Teil 1

Margaret stand am Herd um die Pfannkuchen für's Frühstück zu zubereiten. Da kam Alan in die Küche. 'Guten Morgen Schatz!' Er drückte ihr einen Kuss auf die Wange. Sie lächelte. 'Guten Morgen!' Ihr Blick fiel auf die Uhr. 'Hast du die Jungs schon geweckt?' wollte sie wissen. Ihr Mann setzte gerade zu einer Antwort an, als ein 14jähriger Junge in den Raum kam. 'Morgen Mum! Morgen Dad!' Er gab seiner Mutter einen Kuss auf die Wange und setzte sich zu seinem Vater an den Tisch. 'Wo steckt denn dein Bruder?' 'Keine Ahnung.' antwortete er achselzuckend. 'Wärst du dann bitte mal so lieb und schaust nach?' fragte ihn seine Mutter. 'Mum...' fing Don widerwillig an, doch da warf ihm sein Vater einen vielsagenden Blick über den Rand seiner Zeitung zu. Der Teenie seufzte, stand jedoch auf um seinen kleinen Bruder zu suchen.

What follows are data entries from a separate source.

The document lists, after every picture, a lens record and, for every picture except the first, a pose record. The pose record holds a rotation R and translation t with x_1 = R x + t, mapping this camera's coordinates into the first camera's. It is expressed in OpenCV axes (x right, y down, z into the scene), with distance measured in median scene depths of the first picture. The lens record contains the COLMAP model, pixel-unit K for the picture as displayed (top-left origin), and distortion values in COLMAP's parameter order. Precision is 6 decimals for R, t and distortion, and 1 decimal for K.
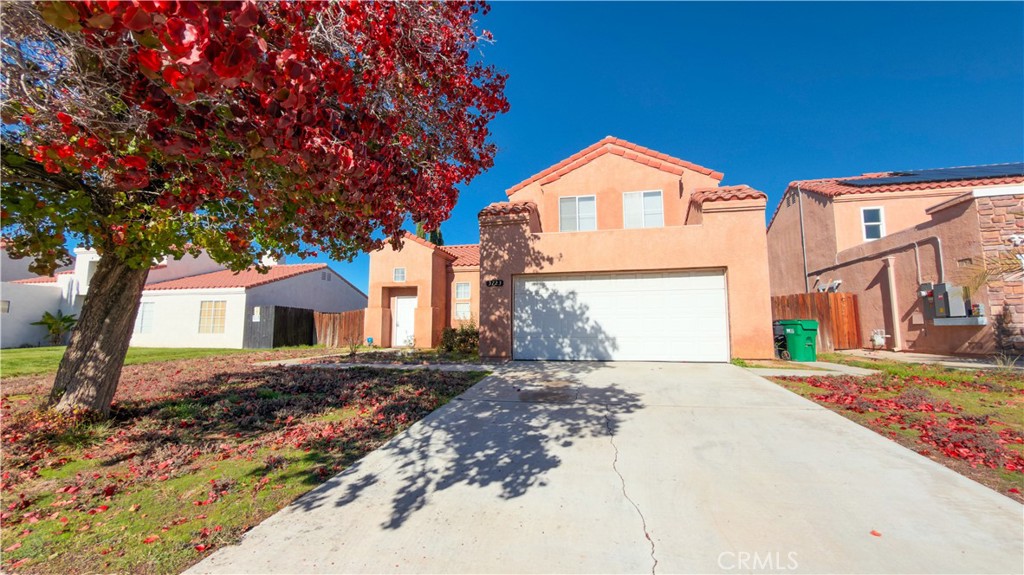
lens RADIAL K [[445.0, 0, 512.0], [0, 445.0, 287.5], [0, 0, 1]] dist [0.001382, -0.000289]
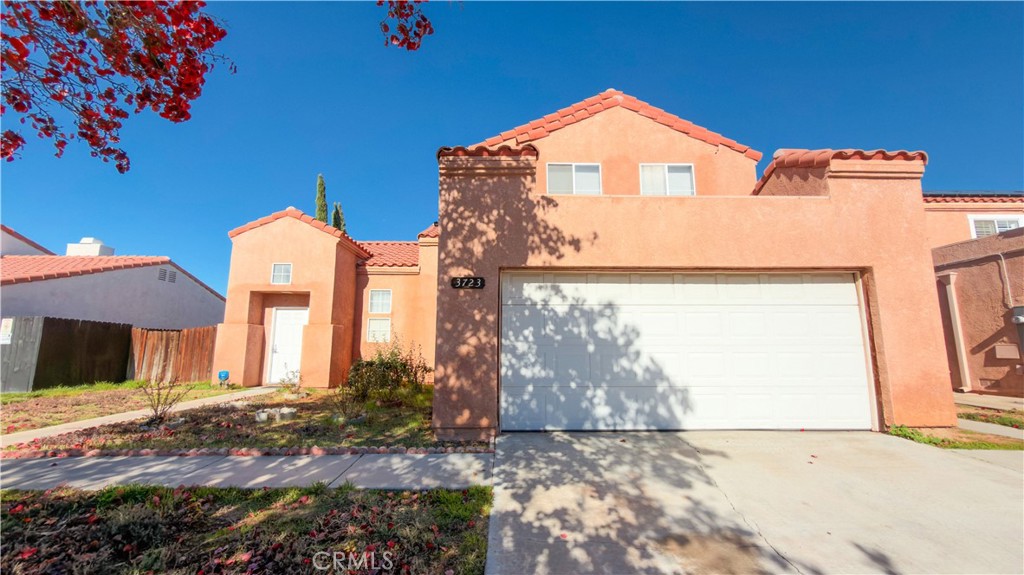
lens RADIAL K [[417.5, 0, 512.0], [0, 417.5, 287.5], [0, 0, 1]] dist [-0.000410, 0.000049]
pose [[0.971886, 0.038012, 0.232362, -0.101584], [-0.027807, 0.998506, -0.047037, 0.017163], [-0.233803, 0.039254, 0.971491, 0.507176]]
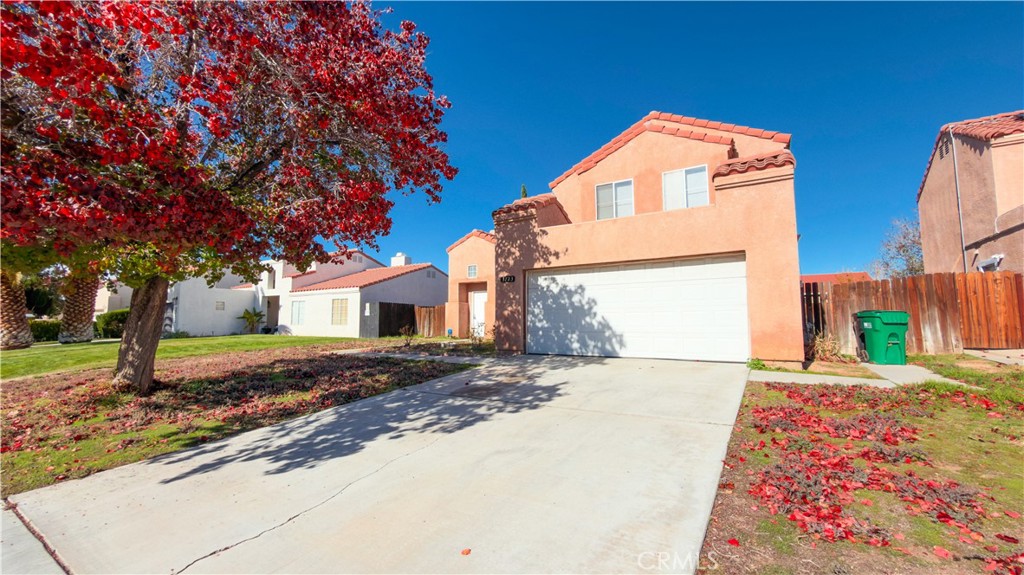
lens RADIAL K [[444.1, 0, 502.2], [0, 444.1, 288.1], [0, 0, 1]] dist [-0.002729, -0.000075]
pose [[0.929918, -0.029733, -0.366563, 0.321970], [0.039739, 0.999014, 0.019778, -0.010498], [0.365613, -0.032959, 0.930183, 0.036707]]
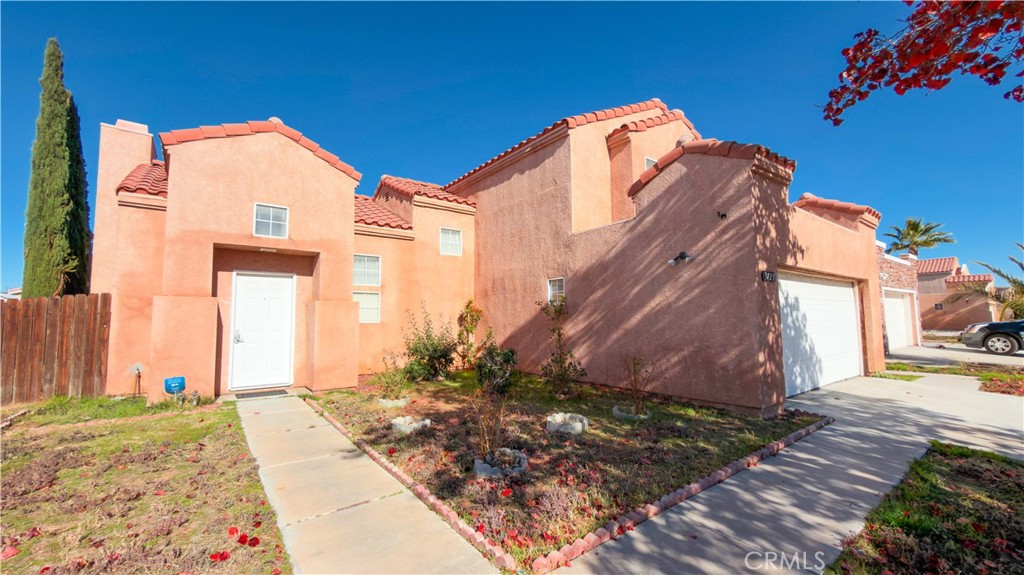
lens RADIAL K [[417.5, 0, 512.0], [0, 417.5, 287.5], [0, 0, 1]] dist [-0.000410, 0.000049]
pose [[0.636654, 0.055801, 0.769128, -0.658697], [-0.073943, 0.997200, -0.011141, 0.035047], [-0.767596, -0.049778, 0.638998, 0.897553]]
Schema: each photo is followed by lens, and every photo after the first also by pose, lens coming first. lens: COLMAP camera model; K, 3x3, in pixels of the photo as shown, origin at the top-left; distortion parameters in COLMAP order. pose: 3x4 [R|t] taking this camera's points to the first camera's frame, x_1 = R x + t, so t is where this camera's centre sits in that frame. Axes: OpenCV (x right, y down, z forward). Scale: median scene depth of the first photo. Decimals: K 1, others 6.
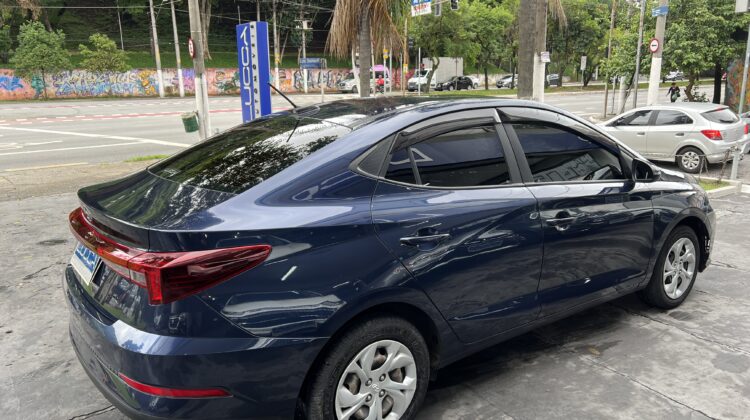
lens RADIAL K [[557.0, 0, 375.0], [0, 557.0, 210.0], [0, 0, 1]] dist [0.007319, 0.003670]
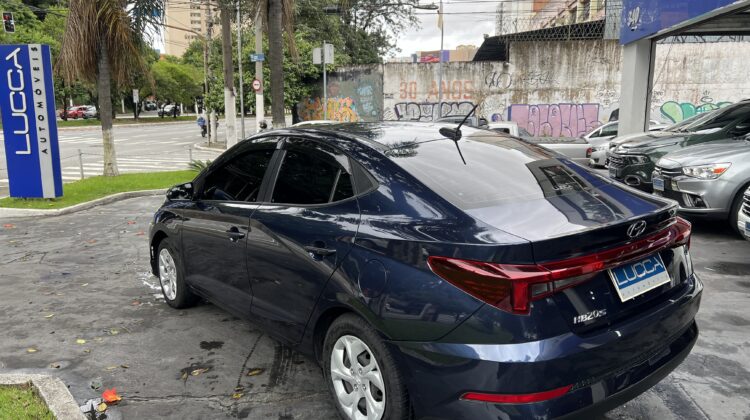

'Charlie?... Charlie!' Don hatte schon in dem Zimmer seines Bruders und im Badezimmer nachgesehen. Doch dort war er nicht. 'Wieso muss ich das immer machen?' grummelte Don leise. 'Immer muss ich den Babysitter spielen. Das ist doch Schei... Charlie! Was machst du da?' Er war gerade an seinem eigenem Zimmer vorbeigekommen und sah Charlie dort am Schreibtisch. Sein Bruder zuckte ängstlich zusammen. Don wirkte mit seinen 14 Jahren doch recht angsteinflössend, wenn er so wütend vor seinem kleinem 5jährigem Bruder stand. 'Also?' Don stand mit verschränkten Armen vor Charlie und sah ihn fordernd an. 'I... Ich.... Ich... Ich wollte...' 'Was denn? Wolltest du wieder mal meine Sachen durchwühlen?' 'Nein.' sagte der 5jährige kleinlaut. 'Ich brauchte nur einen roten Buntstift. Meiner ist alle.' 'Na dann kauf' dir halt 'nen Neuen!' Mit diesen Worten riss Don Charlie den Stift unsanft aus der Hand und stopfte diesen zurück in den Becher auf seinem Schreibtisch. 'Du sollst zum Frühstück kommen!' fuhr er seinen Bruder an. Mit diesen Worten schnappte er ihn an den Schultern, schob ihn aus seinem Zimmer und ging gemeinsam mit ihm runter zu den Eltern in die Küche.

'Morgen mein Schatz!' Magaret beugte sich zu Charlie runter und umarmte ihn. Und ihr Sohn zuckte wie jedes Mal etwas zusammen, aber das bemerkte sie schon gar nicht mehr. Denn das tat er, seitdem er auf der Welt war... Berührungen ließen ihn immer etwas zusammenschrecken. Ob nun von Familie, Freunden, Bekannten oder Fremden. Der 5jährige war sehr menschenscheu. 'Was war denn da oben gerade schon wieder los?' wollte Alan wissen und sah seine Söhne fragend und Antwort fordernd an. Don warf einen immer noch leicht säuerlichen Blick auf Charlie und dieser sah beschämt vom Boden zu seinem Bruder auf. Beide antworteten fast zeitgleich 'Nichts!' 'Nichts?' Ihr Vater sah zweifelnd von dem einem zum anderem Sohn. Er kannte diese kleinen Streitigkeiten zwischen ihren Kindern mittlerweile nur zu gut. Don war mit seinen 14 Jahren ganze neun Jahre älter als Charlie. Das allein lieferte immer wieder Stoff für neue Uneinigkeiten und neuen Ärger. Aber ein weiteres Problem stellte Charlie dar. Der Kleine hatte einen IQ von 150 und war besonders in der Mathematik in seinem Element. Das sorgte dafür, dass sich seine Eltern ganz besonders um ihn kümmerten. Ihn stark förderten und natürlich versuchten ihn auch in allem zu unterstützen. Da sie sich jedoch nicht zweiteilen konnten blieb für Don nicht all zu viel übrig. Daher war Don regelrecht eifersüchtig, wenn nicht sogar sauer. Er wollte auch was von seinen Eltern haben. Gut, er konnte immer zu ihnen kommen, wenn er ein Problem hatte oder einfach nur reden wollte. Besonders zu seinem Vater. Mit diesem unternahm er auch recht viel, dennoch stand sein kleiner Bruder immer im Mittelpunkt und das machte Don einfach rasend. Er war doch schließlich auch noch da.